Work through the data below line by line and say how many lines hold "that"; give only the number.

Records drawn from a dataset:
········

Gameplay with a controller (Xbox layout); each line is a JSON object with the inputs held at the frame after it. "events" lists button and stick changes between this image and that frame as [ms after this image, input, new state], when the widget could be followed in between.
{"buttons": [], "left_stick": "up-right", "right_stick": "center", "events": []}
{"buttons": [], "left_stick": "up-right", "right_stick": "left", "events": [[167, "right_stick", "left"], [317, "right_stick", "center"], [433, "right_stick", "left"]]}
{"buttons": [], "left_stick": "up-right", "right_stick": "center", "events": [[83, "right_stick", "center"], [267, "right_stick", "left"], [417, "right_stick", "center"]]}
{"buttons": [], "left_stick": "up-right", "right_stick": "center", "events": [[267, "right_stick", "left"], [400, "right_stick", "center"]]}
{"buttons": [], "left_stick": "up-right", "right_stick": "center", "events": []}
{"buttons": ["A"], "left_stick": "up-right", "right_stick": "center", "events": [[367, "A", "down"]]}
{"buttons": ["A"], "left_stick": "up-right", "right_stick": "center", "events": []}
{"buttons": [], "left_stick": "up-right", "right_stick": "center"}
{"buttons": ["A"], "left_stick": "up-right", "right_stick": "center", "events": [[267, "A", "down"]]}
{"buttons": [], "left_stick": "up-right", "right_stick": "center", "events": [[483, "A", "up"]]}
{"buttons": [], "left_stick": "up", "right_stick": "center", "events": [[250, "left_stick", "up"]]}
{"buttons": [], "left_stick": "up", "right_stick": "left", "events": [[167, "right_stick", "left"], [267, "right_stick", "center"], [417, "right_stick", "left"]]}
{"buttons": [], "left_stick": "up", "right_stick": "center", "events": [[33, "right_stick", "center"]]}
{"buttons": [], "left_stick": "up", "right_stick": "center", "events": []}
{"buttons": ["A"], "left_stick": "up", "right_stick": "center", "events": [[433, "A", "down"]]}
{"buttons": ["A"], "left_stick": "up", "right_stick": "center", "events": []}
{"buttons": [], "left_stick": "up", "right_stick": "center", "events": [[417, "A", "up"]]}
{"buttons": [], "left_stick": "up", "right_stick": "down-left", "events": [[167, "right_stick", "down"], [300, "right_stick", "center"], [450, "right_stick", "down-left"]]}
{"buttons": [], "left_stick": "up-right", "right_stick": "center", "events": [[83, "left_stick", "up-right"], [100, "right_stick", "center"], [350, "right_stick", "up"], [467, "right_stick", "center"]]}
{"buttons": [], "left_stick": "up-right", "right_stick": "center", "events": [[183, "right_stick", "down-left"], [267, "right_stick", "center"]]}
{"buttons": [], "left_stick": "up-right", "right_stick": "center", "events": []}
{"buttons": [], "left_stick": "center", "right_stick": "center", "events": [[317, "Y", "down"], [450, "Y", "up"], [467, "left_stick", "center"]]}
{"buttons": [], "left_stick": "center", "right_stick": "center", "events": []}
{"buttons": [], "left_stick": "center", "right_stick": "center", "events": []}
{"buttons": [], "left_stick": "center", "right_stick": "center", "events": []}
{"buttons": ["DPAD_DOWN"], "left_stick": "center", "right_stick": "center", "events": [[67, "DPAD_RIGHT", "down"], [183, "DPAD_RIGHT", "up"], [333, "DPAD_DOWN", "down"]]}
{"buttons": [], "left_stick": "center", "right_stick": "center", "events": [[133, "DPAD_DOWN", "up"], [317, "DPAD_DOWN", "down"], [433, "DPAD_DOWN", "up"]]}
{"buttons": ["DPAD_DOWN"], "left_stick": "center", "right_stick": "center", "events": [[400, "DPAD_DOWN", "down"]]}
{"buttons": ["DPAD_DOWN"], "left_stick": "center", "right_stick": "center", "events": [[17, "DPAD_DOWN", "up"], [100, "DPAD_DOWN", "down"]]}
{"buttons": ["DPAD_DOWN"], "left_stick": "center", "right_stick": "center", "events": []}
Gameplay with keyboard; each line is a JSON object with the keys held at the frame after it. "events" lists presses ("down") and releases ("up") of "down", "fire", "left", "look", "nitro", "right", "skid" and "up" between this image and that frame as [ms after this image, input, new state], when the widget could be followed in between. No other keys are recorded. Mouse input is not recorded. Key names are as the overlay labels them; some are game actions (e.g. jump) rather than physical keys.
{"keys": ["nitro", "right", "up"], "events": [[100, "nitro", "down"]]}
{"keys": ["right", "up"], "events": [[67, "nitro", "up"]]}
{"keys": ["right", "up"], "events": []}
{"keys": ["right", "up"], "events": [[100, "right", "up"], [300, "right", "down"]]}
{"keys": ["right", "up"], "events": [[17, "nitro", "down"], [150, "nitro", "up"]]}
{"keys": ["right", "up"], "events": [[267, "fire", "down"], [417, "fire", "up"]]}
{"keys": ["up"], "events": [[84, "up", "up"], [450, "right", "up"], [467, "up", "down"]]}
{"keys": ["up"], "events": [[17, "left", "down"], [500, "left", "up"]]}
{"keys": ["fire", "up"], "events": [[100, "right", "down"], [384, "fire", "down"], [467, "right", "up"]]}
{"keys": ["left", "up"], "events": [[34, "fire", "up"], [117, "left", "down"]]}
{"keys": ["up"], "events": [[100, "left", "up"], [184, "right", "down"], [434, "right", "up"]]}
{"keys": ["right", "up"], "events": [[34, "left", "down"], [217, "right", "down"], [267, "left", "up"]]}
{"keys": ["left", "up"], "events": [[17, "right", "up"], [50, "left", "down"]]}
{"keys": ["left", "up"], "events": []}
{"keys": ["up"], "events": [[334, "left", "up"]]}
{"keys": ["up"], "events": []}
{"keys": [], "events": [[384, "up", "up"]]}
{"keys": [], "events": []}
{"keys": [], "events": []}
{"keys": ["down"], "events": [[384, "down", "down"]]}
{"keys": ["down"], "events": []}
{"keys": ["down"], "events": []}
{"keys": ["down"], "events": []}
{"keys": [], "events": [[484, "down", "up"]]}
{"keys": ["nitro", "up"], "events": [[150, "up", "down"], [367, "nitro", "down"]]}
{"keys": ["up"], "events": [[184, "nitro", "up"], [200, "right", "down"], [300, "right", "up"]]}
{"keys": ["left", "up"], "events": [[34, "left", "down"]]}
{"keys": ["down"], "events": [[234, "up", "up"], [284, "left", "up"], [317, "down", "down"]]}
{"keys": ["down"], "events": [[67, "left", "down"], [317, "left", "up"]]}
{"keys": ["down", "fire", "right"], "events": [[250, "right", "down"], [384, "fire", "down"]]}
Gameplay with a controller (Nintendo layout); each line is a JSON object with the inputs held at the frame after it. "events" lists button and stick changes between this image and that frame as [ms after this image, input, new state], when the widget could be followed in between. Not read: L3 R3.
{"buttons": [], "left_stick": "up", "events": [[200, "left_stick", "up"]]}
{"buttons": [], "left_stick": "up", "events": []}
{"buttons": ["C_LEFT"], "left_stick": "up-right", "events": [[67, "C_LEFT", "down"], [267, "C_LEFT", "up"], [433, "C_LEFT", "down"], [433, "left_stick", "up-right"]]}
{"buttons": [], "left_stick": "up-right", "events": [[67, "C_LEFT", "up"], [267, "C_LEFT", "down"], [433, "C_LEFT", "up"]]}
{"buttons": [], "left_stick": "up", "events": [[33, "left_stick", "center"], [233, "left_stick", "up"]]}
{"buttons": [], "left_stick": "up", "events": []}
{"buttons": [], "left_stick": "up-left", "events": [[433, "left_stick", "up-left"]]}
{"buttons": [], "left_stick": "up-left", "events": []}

········

◆ **ANSWER FOR THIS EXERCISE**: 3